§ **Instructions for the task**:
Look through the records and copy every line in which "sujets" appears.

[Collected data]
*** Begin section ***

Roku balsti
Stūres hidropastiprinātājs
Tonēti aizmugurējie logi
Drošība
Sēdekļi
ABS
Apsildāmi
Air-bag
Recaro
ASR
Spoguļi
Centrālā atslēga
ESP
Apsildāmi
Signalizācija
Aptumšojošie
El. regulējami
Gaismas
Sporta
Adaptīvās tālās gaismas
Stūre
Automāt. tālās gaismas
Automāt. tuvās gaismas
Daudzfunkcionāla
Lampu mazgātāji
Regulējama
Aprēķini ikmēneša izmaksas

*** End section ***
*** Begin section ***

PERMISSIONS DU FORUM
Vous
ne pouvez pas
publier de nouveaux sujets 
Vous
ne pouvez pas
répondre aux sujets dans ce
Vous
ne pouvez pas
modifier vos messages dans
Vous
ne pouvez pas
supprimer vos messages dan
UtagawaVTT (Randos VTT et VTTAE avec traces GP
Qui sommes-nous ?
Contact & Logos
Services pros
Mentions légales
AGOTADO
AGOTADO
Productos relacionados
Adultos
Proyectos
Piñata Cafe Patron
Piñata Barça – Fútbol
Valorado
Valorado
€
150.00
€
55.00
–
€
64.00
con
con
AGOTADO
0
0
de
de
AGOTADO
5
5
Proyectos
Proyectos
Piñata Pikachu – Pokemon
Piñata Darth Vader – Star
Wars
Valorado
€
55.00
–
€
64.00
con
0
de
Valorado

*** End section ***

§ **Solution to this exercise**:
publier de nouveaux sujets 
répondre aux sujets dans ce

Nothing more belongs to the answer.